One of my cats used to be a champion barfer when I fed him only midgrade dry food. I switched to a combo of high quality dry and wet food and he barfs a lot less now. It's directly related to the diet, because on a couple of occasions I've fed my kitties a bag of emergency Friskies and the barfer resumed his barfing ways until the bag was done.

I recommend giving them food made from human-grade ingredients that contains more protein than grain. Precise and Wellness are two brands that my brood like a lot. As a couple of other people have noted, Science Diet is actually not that great as cat foods go (and if my cats are any judge of taste, it's not very yummy either).
posted by rhiannon at 1:47 PM on March 15, 2008

at my local hippie pet food store, the owner told me that a lot of kitty stomach ailments is actually linked to their litter. the typical clay litter is apparently terrible, because the dust gets into their lungs and digestive systems and then expands and hardens. google around and you'll read more about it. this doesn't answer your question really, but it's another aspect of catpuke culture i never thought about previously. now i've got mine on the corn litter ("world's best cat litter") and wellness food. the puking has lessened but not gone away. but i feel better about not potentially giving her stomach cancer from the silica litter.
posted by apostrophe at 2:20 PM on March 15, 2008 [1 favorite]

I just transitioned my cat from Science Diet (mostly dry, a little bit of canned) to Wellness (canned only). She used to binge on the Science Diet dry, then puke it up (hardly even chewed). She hasn't puked at all on Wellness, and is eating less grass.

We switched because at her last vet visit she was 16.6 pounds, and while she is a genuinely large-framed cat, she's gone from 'overweight' to 'obese'. The vet recommended prescription food, and even said that the Science Diet prescription food was fine. But I did a lot of reading and decided that the grain and fillers weren't doing her any good. I got a lot of info from this site: Feeding Your Cat: Knowing the Basics of Feline Nutrition.

I don't pay that much more for Wellness than I did for Science Diet. My cat has a lot more energy - even after only one week.
posted by candyland at 4:32 PM on March 16, 2008 [1 favorite]

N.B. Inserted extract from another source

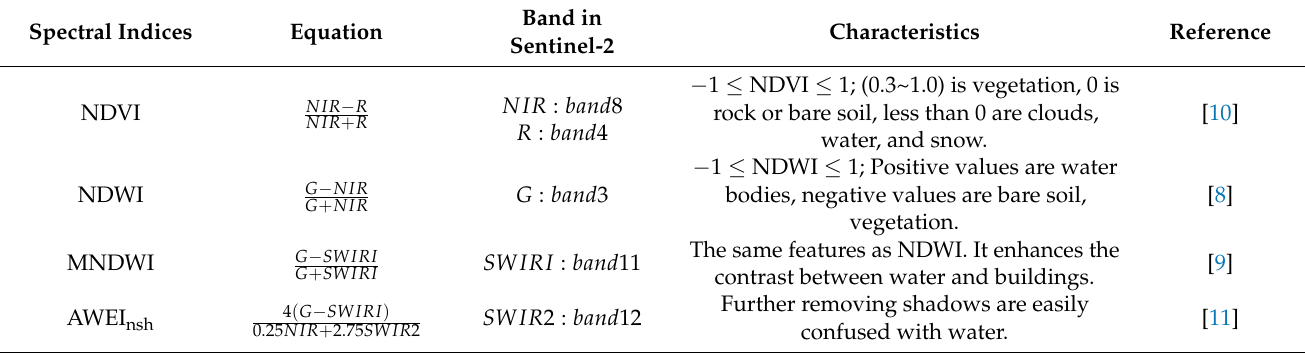
Table 3. Sentinel-2 optical images characteristics used for this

Our cat, age 7 years old, mixed breed was nearly dead from vomiting, which began when she was about 3 years old. For last 4 years we've fed her a raw food diet that we prepare monthly into patties & freeze (labor intensive & a bit expensive). It's recommended by our homeopathic vet (nope he doesn't sell it to us-- he was a 'regular' vet for a decade and then switched to homeopathy) Anyway, Also, bought a cheap table top fountain from Linens N Things and this encourages her to drink more WATER. AND, we comb her out more often. She is a short haired cat, but under that short hair is something like goose down. Because of earlier comments I'm going to look into changing her cat litter, though she is so much better now than she was--& her coat is beautiful. And she just goes around smiling. Good luck with your kitty.